Compact Fluorescent Lamps, or CFLs for short, have change a lot in recent years. While the energy savings was unquestionable, the quality of the light coming off a CFL cast a shadow on their practical use, especially for areas where a crisp bright lighting was needed
- Look for the Energy Star label. All CFLs are not created equal and Energy Star qualified CFLs use around 75 percent less energy than standard incandescent and last up to 10 times longer. You’ll also save $30 or more in electricity costs over each bulb’s lifetime, and they’ll give off 75 percent less heat for a safer, cooler glow.
- Compact Fluorescent Lights are labeled with a description of the light style and color they provide, from “soft white” to “daylight.” A bulb’s correlated color temperature (CCT), measured in kelvins, will also tell you what to expect. Lower numbers such as 2700K mean light will have a warmer, yellowish cast, while higher numbers like 5000K indicate the lighting quality on the cooler, more bluish end of the spectrum.

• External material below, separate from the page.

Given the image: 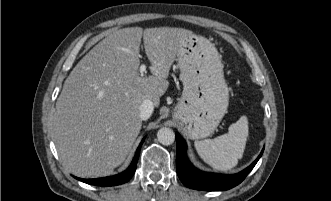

- Match a CFL’s amount of light output to that of the incandescent you’re replacing. Packaging should indicate the incandescent equivalent (e.g., “60 Watt Replacement”), but you can also reference the lumen rating, a common notation on both CFL and incandescent packaging. The lumens will be higher when the light output is greater.
- When replacing Compact Fluorescent Lights in a room, select bulbs of the same color and brand for a more consistent lighting quality throughout the space. Sylvania‘s Living Spaces CFL collection, for example, includes bulbs in a range of wattage levels and sizes (including a micro-mini twist, the smallest on the market) that share the same warm, color-enhancing light output.